On 28 February 2026, the images were shown on a loop across all the world’s news channels: plumes of smoke rising over Tehran, government buildings blown up in a matter of seconds, the Israeli army spokesperson announcing that they had “eliminated 40 senior officials, including Khamenei, in one minute”. Operation “Epic Fury”, conducted jointly by Washington and Tel Aviv, had just struck at the heart of Iranian power with a precision and ferocity unprecedented since the invasion of Iraq in 2003. The Supreme Leader of the Islamic Republic, Ali Khamenei, aged 86, had died in the rubble of his command complex in the heart of the capital.

Yet, from the very first hours following this devastating strike, something was happening that should have given the strategists in Washington and Tel Aviv pause for thought. Iran was striking back. Massively. Missiles and drones were simultaneously raining down on 27 US bases in the Gulf, on Israel, on Bahrain, Dubai and Doha. The Revolutionary Guards, whose headquarters had just been destroyed according to the Pentagon, continued to coordinate ballistic missile strikes on a regional scale. A transitional triumvirate was taking the reins of power in Tehran. And the question that the most clear-sighted American analysts were asking themselves in private was precisely the one that history has been posing for a century: if the objective is regime change, will bombs suffice?

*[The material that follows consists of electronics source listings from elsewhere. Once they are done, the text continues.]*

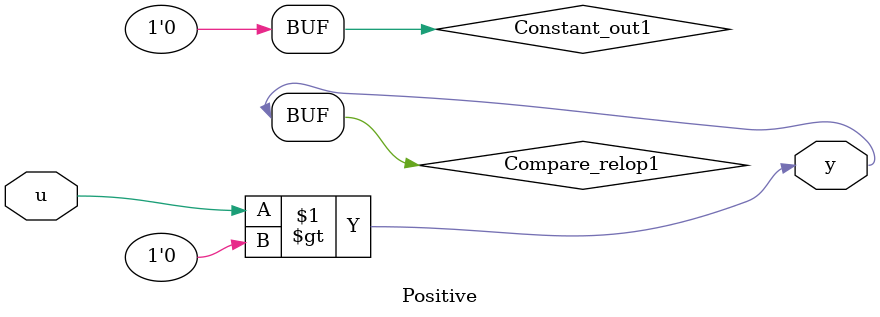
<source format=v>



`timescale 1 ns / 1 ns

module Positive
          (u,
           y);


  input   u;
  output  y;


  wire Constant_out1;
  wire Compare_relop1;


  assign Constant_out1 = 1'b0;



  assign Compare_relop1 = u > Constant_out1;



  assign y = Compare_relop1;

endmodule  // Positive


</source>
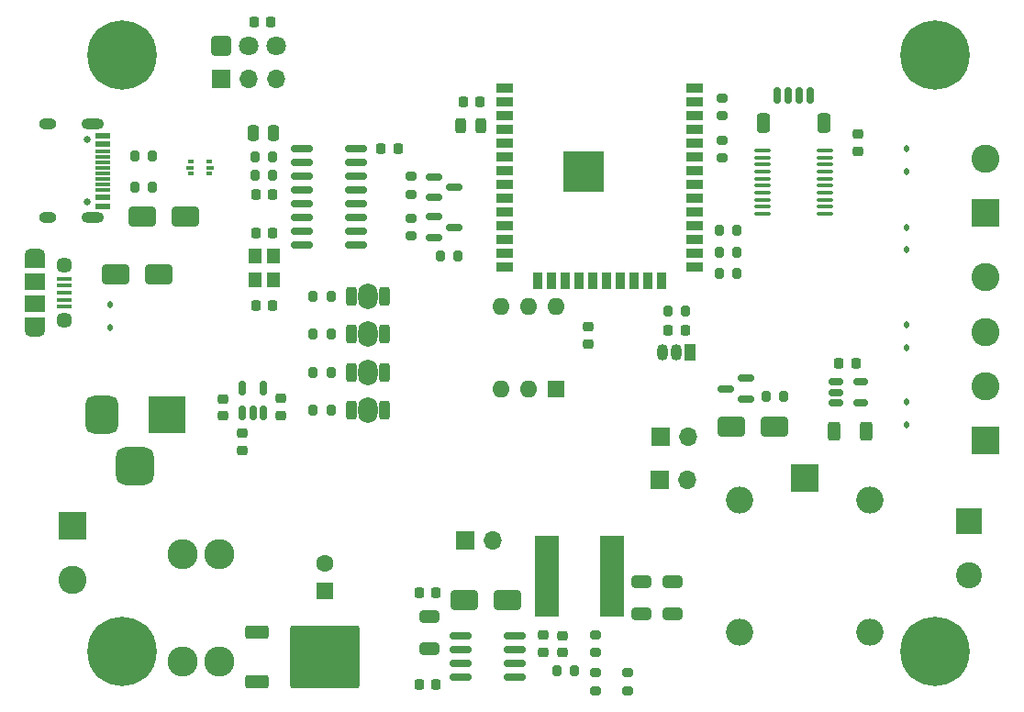
<source format=gbr>
G04 #@! TF.GenerationSoftware,KiCad,Pcbnew,(7.0.0)*
G04 #@! TF.CreationDate,2023-03-27T00:55:10+02:00*
G04 #@! TF.ProjectId,LuminX WLED,4c756d69-6e58-4205-974c-45442e6b6963,1.0*
G04 #@! TF.SameCoordinates,Original*
G04 #@! TF.FileFunction,Soldermask,Top*
G04 #@! TF.FilePolarity,Negative*
%FSLAX46Y46*%
G04 Gerber Fmt 4.6, Leading zero omitted, Abs format (unit mm)*
G04 Created by KiCad (PCBNEW (7.0.0)) date 2023-03-27 00:55:10*
%MOMM*%
%LPD*%
G01*
G04 APERTURE LIST*
G04 Aperture macros list*
%AMRoundRect*
0 Rectangle with rounded corners*
0 $1 Rounding radius*
0 $2 $3 $4 $5 $6 $7 $8 $9 X,Y pos of 4 corners*
0 Add a 4 corners polygon primitive as box body*
4,1,4,$2,$3,$4,$5,$6,$7,$8,$9,$2,$3,0*
0 Add four circle primitives for the rounded corners*
1,1,$1+$1,$2,$3*
1,1,$1+$1,$4,$5*
1,1,$1+$1,$6,$7*
1,1,$1+$1,$8,$9*
0 Add four rect primitives between the rounded corners*
20,1,$1+$1,$2,$3,$4,$5,0*
20,1,$1+$1,$4,$5,$6,$7,0*
20,1,$1+$1,$6,$7,$8,$9,0*
20,1,$1+$1,$8,$9,$2,$3,0*%
G04 Aperture macros list end*
%ADD10RoundRect,0.225000X0.250000X-0.225000X0.250000X0.225000X-0.250000X0.225000X-0.250000X-0.225000X0*%
%ADD11R,2.500000X2.500000*%
%ADD12O,2.500000X2.500000*%
%ADD13RoundRect,0.200000X0.275000X-0.200000X0.275000X0.200000X-0.275000X0.200000X-0.275000X-0.200000X0*%
%ADD14RoundRect,0.250000X1.000000X0.650000X-1.000000X0.650000X-1.000000X-0.650000X1.000000X-0.650000X0*%
%ADD15R,1.700000X1.700000*%
%ADD16O,1.700000X1.700000*%
%ADD17RoundRect,0.200000X0.200000X0.275000X-0.200000X0.275000X-0.200000X-0.275000X0.200000X-0.275000X0*%
%ADD18RoundRect,0.200000X-0.200000X-0.275000X0.200000X-0.275000X0.200000X0.275000X-0.200000X0.275000X0*%
%ADD19R,1.200000X1.400000*%
%ADD20RoundRect,0.200000X-0.275000X0.200000X-0.275000X-0.200000X0.275000X-0.200000X0.275000X0.200000X0*%
%ADD21RoundRect,0.150000X-0.825000X-0.150000X0.825000X-0.150000X0.825000X0.150000X-0.825000X0.150000X0*%
%ADD22C,0.800000*%
%ADD23C,6.400000*%
%ADD24RoundRect,0.150000X0.150000X0.625000X-0.150000X0.625000X-0.150000X-0.625000X0.150000X-0.625000X0*%
%ADD25RoundRect,0.250000X0.350000X0.650000X-0.350000X0.650000X-0.350000X-0.650000X0.350000X-0.650000X0*%
%ADD26RoundRect,0.225000X0.225000X0.250000X-0.225000X0.250000X-0.225000X-0.250000X0.225000X-0.250000X0*%
%ADD27R,2.400000X2.400000*%
%ADD28C,2.400000*%
%ADD29RoundRect,0.100000X-0.637500X-0.100000X0.637500X-0.100000X0.637500X0.100000X-0.637500X0.100000X0*%
%ADD30RoundRect,0.150000X-0.512500X-0.150000X0.512500X-0.150000X0.512500X0.150000X-0.512500X0.150000X0*%
%ADD31O,1.800000X2.400000*%
%ADD32RoundRect,0.190000X0.285000X0.685000X-0.285000X0.685000X-0.285000X-0.685000X0.285000X-0.685000X0*%
%ADD33C,0.650000*%
%ADD34R,1.450000X0.600000*%
%ADD35R,1.450000X0.300000*%
%ADD36O,2.100000X1.000000*%
%ADD37O,1.600000X1.000000*%
%ADD38C,2.780000*%
%ADD39RoundRect,0.225000X-0.225000X-0.250000X0.225000X-0.250000X0.225000X0.250000X-0.225000X0.250000X0*%
%ADD40RoundRect,0.150000X0.587500X0.150000X-0.587500X0.150000X-0.587500X-0.150000X0.587500X-0.150000X0*%
%ADD41RoundRect,0.112500X0.112500X-0.187500X0.112500X0.187500X-0.112500X0.187500X-0.112500X-0.187500X0*%
%ADD42RoundRect,0.150000X-0.587500X-0.150000X0.587500X-0.150000X0.587500X0.150000X-0.587500X0.150000X0*%
%ADD43R,2.600000X2.600000*%
%ADD44C,2.600000*%
%ADD45R,0.500000X0.375000*%
%ADD46R,0.650000X0.300000*%
%ADD47R,3.500000X3.500000*%
%ADD48RoundRect,0.750000X-0.750000X-1.000000X0.750000X-1.000000X0.750000X1.000000X-0.750000X1.000000X0*%
%ADD49RoundRect,0.875000X-0.875000X-0.875000X0.875000X-0.875000X0.875000X0.875000X-0.875000X0.875000X0*%
%ADD50RoundRect,0.243750X0.243750X0.456250X-0.243750X0.456250X-0.243750X-0.456250X0.243750X-0.456250X0*%
%ADD51RoundRect,0.250000X-0.650000X0.325000X-0.650000X-0.325000X0.650000X-0.325000X0.650000X0.325000X0*%
%ADD52R,2.200000X7.500000*%
%ADD53RoundRect,0.250000X0.650000X-0.325000X0.650000X0.325000X-0.650000X0.325000X-0.650000X-0.325000X0*%
%ADD54R,1.600000X1.600000*%
%ADD55C,1.600000*%
%ADD56RoundRect,0.218750X0.256250X-0.218750X0.256250X0.218750X-0.256250X0.218750X-0.256250X-0.218750X0*%
%ADD57R,1.350000X0.400000*%
%ADD58O,1.900000X1.200000*%
%ADD59R,1.900000X1.200000*%
%ADD60C,1.450000*%
%ADD61R,1.900000X1.500000*%
%ADD62R,1.500000X0.900000*%
%ADD63R,0.900000X1.500000*%
%ADD64C,0.600000*%
%ADD65R,3.800000X3.800000*%
%ADD66RoundRect,0.112500X-0.112500X0.187500X-0.112500X-0.187500X0.112500X-0.187500X0.112500X0.187500X0*%
%ADD67RoundRect,0.250000X-0.850000X-0.350000X0.850000X-0.350000X0.850000X0.350000X-0.850000X0.350000X0*%
%ADD68RoundRect,0.249997X-2.950003X-2.650003X2.950003X-2.650003X2.950003X2.650003X-2.950003X2.650003X0*%
%ADD69RoundRect,0.150000X0.150000X-0.512500X0.150000X0.512500X-0.150000X0.512500X-0.150000X-0.512500X0*%
%ADD70RoundRect,0.250000X0.250000X0.475000X-0.250000X0.475000X-0.250000X-0.475000X0.250000X-0.475000X0*%
%ADD71RoundRect,0.225000X-0.250000X0.225000X-0.250000X-0.225000X0.250000X-0.225000X0.250000X0.225000X0*%
%ADD72RoundRect,0.250000X-0.312500X-0.625000X0.312500X-0.625000X0.312500X0.625000X-0.312500X0.625000X0*%
%ADD73R,1.050000X1.500000*%
%ADD74O,1.050000X1.500000*%
%ADD75RoundRect,0.250200X-0.649800X-0.649800X0.649800X-0.649800X0.649800X0.649800X-0.649800X0.649800X0*%
%ADD76C,1.800000*%
%ADD77O,1.600000X1.600000*%
G04 APERTURE END LIST*
D10*
X143500000Y-130425000D03*
X143500000Y-128875000D03*
D11*
X165799998Y-114349999D03*
D12*
X159799998Y-116349999D03*
X159799998Y-128549999D03*
X171799998Y-128549999D03*
X171799998Y-116349999D03*
D13*
X149500000Y-133975000D03*
X149500000Y-132325000D03*
D14*
X106225000Y-95592500D03*
X102225000Y-95592500D03*
D15*
X111974999Y-77499999D03*
D16*
X114514999Y-77499999D03*
X117054999Y-77499999D03*
D17*
X159575000Y-93500000D03*
X157925000Y-93500000D03*
D18*
X120474999Y-104600000D03*
X122124999Y-104600000D03*
D19*
X115074999Y-93874999D03*
X115074999Y-96074999D03*
X116774999Y-96074999D03*
X116774999Y-93874999D03*
D20*
X129500000Y-90375000D03*
X129500000Y-92025000D03*
D21*
X119425000Y-83915000D03*
X119425000Y-85185000D03*
X119425000Y-86455000D03*
X119425000Y-87725000D03*
X119425000Y-88995000D03*
X119425000Y-90265000D03*
X119425000Y-91535000D03*
X119425000Y-92805000D03*
X124375000Y-92805000D03*
X124375000Y-91535000D03*
X124375000Y-90265000D03*
X124375000Y-88995000D03*
X124375000Y-87725000D03*
X124375000Y-86455000D03*
X124375000Y-85185000D03*
X124375000Y-83915000D03*
D17*
X116750000Y-84695000D03*
X115100000Y-84695000D03*
D22*
X175399999Y-130350000D03*
X176102943Y-128652944D03*
X176102943Y-132047056D03*
X177799999Y-127950000D03*
D23*
X177799999Y-130350000D03*
D22*
X177799999Y-132750000D03*
X179497055Y-128652944D03*
X179497055Y-132047056D03*
X180199999Y-130350000D03*
D24*
X166300000Y-79075000D03*
X165300000Y-79075000D03*
X164300000Y-79075000D03*
X163300000Y-79075000D03*
D25*
X167600000Y-81600000D03*
X162000000Y-81600000D03*
D20*
X158200000Y-83175000D03*
X158200000Y-84825000D03*
D26*
X116525000Y-72250000D03*
X114975000Y-72250000D03*
D15*
X134499999Y-120099999D03*
D16*
X137039999Y-120099999D03*
D27*
X180999999Y-118349999D03*
D28*
X181000000Y-123350000D03*
D29*
X161925000Y-84120000D03*
X161925000Y-84770000D03*
X161925000Y-85420000D03*
X161925000Y-86070000D03*
X161925000Y-86720000D03*
X161925000Y-87370000D03*
X161925000Y-88020000D03*
X161925000Y-88670000D03*
X161925000Y-89320000D03*
X161925000Y-89970000D03*
X167650000Y-89970000D03*
X167650000Y-89320000D03*
X167650000Y-88670000D03*
X167650000Y-88020000D03*
X167650000Y-87370000D03*
X167650000Y-86720000D03*
X167650000Y-86070000D03*
X167650000Y-85420000D03*
X167650000Y-84770000D03*
X167650000Y-84120000D03*
D30*
X168700000Y-105500000D03*
X168700000Y-106450000D03*
X168700000Y-107400000D03*
X170975000Y-107400000D03*
X170975000Y-105500000D03*
D31*
X125499998Y-97599999D03*
D32*
X127049999Y-97600000D03*
X123949999Y-97600000D03*
D33*
X99600000Y-83110000D03*
X99600000Y-88890000D03*
D34*
X101044999Y-82749999D03*
X101044999Y-83549999D03*
D35*
X101044999Y-84749999D03*
X101044999Y-85749999D03*
X101044999Y-86249999D03*
X101044999Y-87249999D03*
D34*
X101044999Y-88449999D03*
X101044999Y-89249999D03*
X101044999Y-89249999D03*
X101044999Y-88449999D03*
D35*
X101044999Y-87749999D03*
X101044999Y-86749999D03*
X101044999Y-85249999D03*
X101044999Y-84249999D03*
D34*
X101044999Y-83549999D03*
X101044999Y-82749999D03*
D36*
X100129999Y-81679999D03*
D37*
X95949999Y-81679999D03*
D36*
X100129999Y-90319999D03*
D37*
X95949999Y-90319999D03*
D38*
X111799999Y-121350000D03*
X108399999Y-121350000D03*
X111799999Y-131270000D03*
X108399999Y-131270000D03*
D39*
X153225000Y-100710000D03*
X154775000Y-100710000D03*
D21*
X134100000Y-128895000D03*
X134100000Y-130165000D03*
X134100000Y-131435000D03*
X134100000Y-132705000D03*
X139050000Y-132705000D03*
X139050000Y-131435000D03*
X139050000Y-130165000D03*
X139050000Y-128895000D03*
D40*
X160375000Y-107050000D03*
X160375000Y-105150000D03*
X158500000Y-106100000D03*
D41*
X175250000Y-109450000D03*
X175250000Y-107350000D03*
D42*
X131617500Y-90245000D03*
X131617500Y-92145000D03*
X133492500Y-91195000D03*
D17*
X159575000Y-95500000D03*
X157925000Y-95500000D03*
D26*
X131775000Y-133400000D03*
X130225000Y-133400000D03*
X116725000Y-88195000D03*
X115175000Y-88195000D03*
D39*
X126725000Y-83945000D03*
X128275000Y-83945000D03*
D18*
X120474999Y-101100000D03*
X122124999Y-101100000D03*
D22*
X100399999Y-75350000D03*
X101102943Y-73652944D03*
X101102943Y-77047056D03*
X102799999Y-72950000D03*
D23*
X102799999Y-75350000D03*
D22*
X102799999Y-77750000D03*
X104497055Y-73652944D03*
X104497055Y-77047056D03*
X105199999Y-75350000D03*
D14*
X108650000Y-90262500D03*
X104650000Y-90262500D03*
D31*
X125499998Y-108099999D03*
D32*
X127049999Y-108100000D03*
X123949999Y-108100000D03*
D43*
X182499999Y-110849999D03*
D44*
X182500000Y-105850000D03*
X182500000Y-100850000D03*
X182500000Y-95850000D03*
D45*
X109149999Y-85162499D03*
D46*
X109074999Y-85699999D03*
D45*
X109149999Y-86237499D03*
X110849999Y-86237499D03*
D46*
X110924999Y-85699999D03*
D45*
X110849999Y-85162499D03*
D47*
X106999999Y-108542499D03*
D48*
X101000000Y-108542500D03*
D49*
X104000000Y-113242500D03*
D50*
X135937500Y-81800000D03*
X134062500Y-81800000D03*
D51*
X150750000Y-123900000D03*
X150750000Y-126850000D03*
D15*
X152499999Y-110499999D03*
D16*
X155039999Y-110499999D03*
D14*
X138425000Y-125650000D03*
X134425000Y-125650000D03*
D52*
X141999999Y-123399999D03*
X147999999Y-123399999D03*
D20*
X146500000Y-128825000D03*
X146500000Y-130475000D03*
D53*
X131225000Y-130125000D03*
X131225000Y-127175000D03*
D20*
X158200000Y-79275000D03*
X158200000Y-80925000D03*
D43*
X98249999Y-118749999D03*
D44*
X98250000Y-123750000D03*
D17*
X159575000Y-91500000D03*
X157925000Y-91500000D03*
D31*
X125499998Y-101099999D03*
D32*
X127049999Y-101100000D03*
X123949999Y-101100000D03*
D18*
X153175000Y-98900000D03*
X154825000Y-98900000D03*
X103975000Y-84600000D03*
X105625000Y-84600000D03*
D42*
X131617500Y-86545000D03*
X131617500Y-88445000D03*
X133492500Y-87495000D03*
D54*
X121499998Y-124732379D03*
D55*
X121499999Y-122232380D03*
D56*
X113900000Y-111775000D03*
X113900000Y-110200000D03*
D57*
X97462499Y-95949999D03*
X97462499Y-96599999D03*
X97462499Y-97249999D03*
X97462499Y-97899999D03*
X97462499Y-98549999D03*
D58*
X94762499Y-93749999D03*
D59*
X94762499Y-94349999D03*
D60*
X97462500Y-94750000D03*
D61*
X94762499Y-96249999D03*
X94762499Y-98249999D03*
D60*
X97462500Y-99750000D03*
D59*
X94762499Y-100149999D03*
D58*
X94762499Y-100749999D03*
D14*
X163049999Y-109600000D03*
X159049999Y-109600000D03*
D18*
X120474999Y-97600000D03*
X122124999Y-97600000D03*
D17*
X116750000Y-86395000D03*
X115100000Y-86395000D03*
D41*
X175250000Y-93300000D03*
X175250000Y-91200000D03*
D17*
X163872500Y-106850000D03*
X162222500Y-106850000D03*
D26*
X170525000Y-103750000D03*
X168975000Y-103750000D03*
D22*
X100399999Y-130350000D03*
X101102943Y-128652944D03*
X101102943Y-132047056D03*
X102799999Y-127950000D03*
D23*
X102799999Y-130350000D03*
D22*
X102799999Y-132750000D03*
X104497055Y-128652944D03*
X104497055Y-132047056D03*
X105199999Y-130350000D03*
D62*
X138149999Y-78379999D03*
X138149999Y-79649999D03*
X138149999Y-80919999D03*
X138149999Y-82189999D03*
X138149999Y-83459999D03*
X138149999Y-84729999D03*
X138149999Y-85999999D03*
X138149999Y-87269999D03*
X138149999Y-88539999D03*
X138149999Y-89809999D03*
X138149999Y-91079999D03*
X138149999Y-92349999D03*
X138149999Y-93619999D03*
X138149999Y-94889999D03*
D63*
X141189999Y-96139999D03*
X142459999Y-96139999D03*
X143729999Y-96139999D03*
X144999999Y-96139999D03*
X146269999Y-96139999D03*
X147539999Y-96139999D03*
X148809999Y-96139999D03*
X150079999Y-96139999D03*
X151349999Y-96139999D03*
X152619999Y-96139999D03*
D62*
X155649999Y-94889999D03*
X155649999Y-93619999D03*
X155649999Y-92349999D03*
X155649999Y-91079999D03*
X155649999Y-89809999D03*
X155649999Y-88539999D03*
X155649999Y-87269999D03*
X155649999Y-85999999D03*
X155649999Y-84729999D03*
X155649999Y-83459999D03*
X155649999Y-82189999D03*
X155649999Y-80919999D03*
X155649999Y-79649999D03*
X155649999Y-78379999D03*
D64*
X144000000Y-85400000D03*
X144000000Y-86800000D03*
X144700000Y-84700000D03*
X144700000Y-86100000D03*
X144700000Y-87500000D03*
X145375000Y-85400000D03*
X145375000Y-86800000D03*
D65*
X145399999Y-86099999D03*
D64*
X146100000Y-84700000D03*
X146100000Y-86100000D03*
X146100000Y-87500000D03*
X146800000Y-85400000D03*
X146800000Y-86800000D03*
D10*
X145800000Y-101950000D03*
X145800000Y-100400000D03*
X141650000Y-130400000D03*
X141650000Y-128850000D03*
D17*
X144575000Y-132150000D03*
X142925000Y-132150000D03*
D22*
X175399999Y-75350000D03*
X176102943Y-73652944D03*
X176102943Y-77047056D03*
X177799999Y-72950000D03*
D23*
X177799999Y-75350000D03*
D22*
X177799999Y-77750000D03*
X179497055Y-73652944D03*
X179497055Y-77047056D03*
X180199999Y-75350000D03*
D26*
X135875000Y-79600000D03*
X134325000Y-79600000D03*
D18*
X103975000Y-87500000D03*
X105625000Y-87500000D03*
X120474999Y-108100000D03*
X122124999Y-108100000D03*
D10*
X170700000Y-84175000D03*
X170700000Y-82625000D03*
D66*
X175250000Y-83950000D03*
X175250000Y-86050000D03*
D17*
X133825000Y-93900000D03*
X132175000Y-93900000D03*
D13*
X129500000Y-88150000D03*
X129500000Y-86500000D03*
D41*
X101725000Y-100442500D03*
X101725000Y-98342500D03*
D39*
X115150000Y-91725000D03*
X116700000Y-91725000D03*
D51*
X153650000Y-123900000D03*
X153650000Y-126850000D03*
D39*
X130250000Y-124900000D03*
X131800000Y-124900000D03*
D43*
X182499999Y-89849999D03*
D44*
X182500000Y-84850000D03*
D20*
X146500000Y-132325000D03*
X146500000Y-133975000D03*
D31*
X125499999Y-104599999D03*
D32*
X127050000Y-104600000D03*
X123950000Y-104600000D03*
D66*
X175250000Y-100200000D03*
X175250000Y-102300000D03*
D67*
X115259999Y-128570000D03*
D68*
X121559999Y-130850000D03*
D67*
X115259999Y-133130000D03*
D10*
X117500000Y-108575000D03*
X117500000Y-107025000D03*
D26*
X116725000Y-98475000D03*
X115175000Y-98475000D03*
D69*
X113950000Y-108337500D03*
X114900000Y-108337500D03*
X115850000Y-108337500D03*
X115850000Y-106062500D03*
X113950000Y-106062500D03*
D15*
X152459999Y-114499999D03*
D16*
X154999999Y-114499999D03*
D70*
X116825000Y-82475000D03*
X114925000Y-82475000D03*
D71*
X112100000Y-107050000D03*
X112100000Y-108600000D03*
D72*
X168537500Y-110000000D03*
X171462500Y-110000000D03*
D73*
X155269999Y-102709999D03*
D74*
X153999999Y-102709999D03*
X152729999Y-102709999D03*
D75*
X112000000Y-74500000D03*
D76*
X114540000Y-74500000D03*
X117080000Y-74500000D03*
D54*
X142849998Y-106149999D03*
D77*
X140309998Y-106149999D03*
X137769998Y-106149999D03*
X137769998Y-98529999D03*
X140309998Y-98529999D03*
X142849998Y-98529999D03*
M02*

</source>
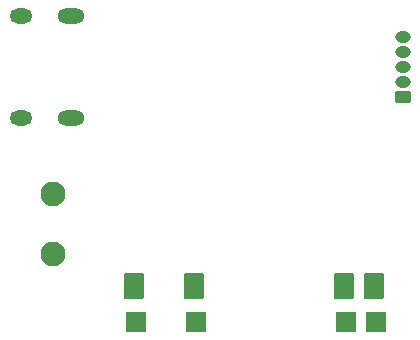
<source format=gbs>
G04 Layer: BottomSolderMaskLayer*
G04 EasyEDA Pro v2.2.32.3, 2024-10-30 17:40:40*
G04 Gerber Generator version 0.3*
G04 Scale: 100 percent, Rotated: No, Reflected: No*
G04 Dimensions in millimeters*
G04 Leading zeros omitted, absolute positions, 3 integers and 5 decimals*
%FSLAX35Y35*%
%MOMM*%
%AMRoundRect*1,1,$1,$2,$3*1,1,$1,$4,$5*1,1,$1,0-$2,0-$3*1,1,$1,0-$4,0-$5*20,1,$1,$2,$3,$4,$5,0*20,1,$1,$4,$5,0-$2,0-$3,0*20,1,$1,0-$2,0-$3,0-$4,0-$5,0*20,1,$1,0-$4,0-$5,$2,$3,0*4,1,4,$2,$3,$4,$5,0-$2,0-$3,0-$4,0-$5,$2,$3,0*%
%ADD10RoundRect,0.18154X0.76083X-1.01083X-0.76083X-1.01083*%
%ADD11C,2.1016*%
%ADD12RoundRect,0.09258X-0.60471X-0.45471X-0.60471X0.45471*%
%ADD13O,1.302X1.002*%
%ADD14O,1.9016X1.3016*%
%ADD15O,2.3016X1.3016*%
%ADD16RoundRect,0.18181X0.77269X-0.77269X-0.77269X-0.77269*%
G75*


G04 Pad Start*
G54D10*
G01X1446708Y-1141247D03*
G01X1192708Y-1141247D03*
G01X-77292Y-1141247D03*
G01X-585292Y-1141247D03*
G54D11*
G01X-1270000Y-368300D03*
G01X-1270000Y-876300D03*
G54D12*
G01X1689092Y457192D03*
G54D13*
G01X1689092Y584192D03*
G01X1689092Y711192D03*
G01X1689092Y838192D03*
G01X1689092Y965192D03*
G54D14*
G01X-1541526Y279197D03*
G01X-1541526Y1143203D03*
G54D15*
G01X-1123518Y279197D03*
G01X-1123518Y1143203D03*
G54D16*
G01X-569392Y-1446047D03*
G01X-61392Y-1446047D03*
G01X1208608Y-1446047D03*
G01X1462608Y-1446047D03*
G04 Pad End*

M02*


</source>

The answer, backed by decades of strategic studies and the concrete record of all major air campaigns of the modern era, is no. Not because the strikes would be militarily ineffective, but because destruction is not governance, and because overthrowing a regime requires far more than eliminating its visible leaders. It is this uncomfortable truth, repeated from the Second World War through to the lessons of Iraq and Libya, that the Iranian moment of 2026 brings back to the fore.